_Records for the task:_
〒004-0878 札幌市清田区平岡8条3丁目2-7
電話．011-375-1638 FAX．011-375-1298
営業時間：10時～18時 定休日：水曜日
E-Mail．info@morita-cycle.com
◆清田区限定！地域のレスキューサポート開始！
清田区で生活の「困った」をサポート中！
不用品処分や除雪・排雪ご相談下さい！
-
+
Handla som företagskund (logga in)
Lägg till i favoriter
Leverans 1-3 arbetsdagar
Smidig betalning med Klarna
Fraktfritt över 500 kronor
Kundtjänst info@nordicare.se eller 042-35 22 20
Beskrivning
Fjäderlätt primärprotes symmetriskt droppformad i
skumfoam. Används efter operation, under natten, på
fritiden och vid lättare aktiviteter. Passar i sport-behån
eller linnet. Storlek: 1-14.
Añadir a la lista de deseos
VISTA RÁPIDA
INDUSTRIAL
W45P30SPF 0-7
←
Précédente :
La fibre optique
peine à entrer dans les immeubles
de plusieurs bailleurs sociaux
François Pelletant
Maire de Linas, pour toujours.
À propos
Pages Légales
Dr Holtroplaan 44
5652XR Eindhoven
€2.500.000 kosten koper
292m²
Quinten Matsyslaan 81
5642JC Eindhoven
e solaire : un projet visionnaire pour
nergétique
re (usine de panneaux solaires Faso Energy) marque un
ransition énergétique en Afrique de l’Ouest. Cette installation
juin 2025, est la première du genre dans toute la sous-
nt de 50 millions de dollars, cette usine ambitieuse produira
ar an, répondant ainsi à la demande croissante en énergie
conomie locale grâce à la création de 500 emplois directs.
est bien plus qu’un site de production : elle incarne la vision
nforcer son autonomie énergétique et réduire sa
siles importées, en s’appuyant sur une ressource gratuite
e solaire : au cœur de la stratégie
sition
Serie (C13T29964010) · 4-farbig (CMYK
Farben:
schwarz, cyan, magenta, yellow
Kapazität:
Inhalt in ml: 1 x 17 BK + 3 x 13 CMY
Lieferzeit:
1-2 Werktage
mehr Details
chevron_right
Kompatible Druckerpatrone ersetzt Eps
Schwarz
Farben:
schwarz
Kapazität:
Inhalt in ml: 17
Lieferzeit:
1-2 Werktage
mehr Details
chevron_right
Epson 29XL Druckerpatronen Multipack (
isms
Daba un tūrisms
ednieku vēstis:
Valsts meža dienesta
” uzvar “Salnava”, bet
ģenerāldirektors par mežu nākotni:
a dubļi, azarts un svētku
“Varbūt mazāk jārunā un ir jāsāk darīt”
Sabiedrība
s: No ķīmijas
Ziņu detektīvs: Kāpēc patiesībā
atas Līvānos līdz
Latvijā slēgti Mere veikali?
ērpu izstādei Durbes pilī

_Task to complete:_ Only the lines from the first line of the material above through the line that contains "skumfoam. Används efter" should be quoted, each one exactly.

_Result of the task:_
〒004-0878 札幌市清田区平岡8条3丁目2-7
電話．011-375-1638 FAX．011-375-1298
営業時間：10時～18時 定休日：水曜日
E-Mail．info@morita-cycle.com
◆清田区限定！地域のレスキューサポート開始！
清田区で生活の「困った」をサポート中！
不用品処分や除雪・排雪ご相談下さい！
-
+
Handla som företagskund (logga in)
Lägg till i favoriter
Leverans 1-3 arbetsdagar
Smidig betalning med Klarna
Fraktfritt över 500 kronor
Kundtjänst info@nordicare.se eller 042-35 22 20
Beskrivning
Fjäderlätt primärprotes symmetriskt droppformad i
skumfoam. Används efter operation, under natten, på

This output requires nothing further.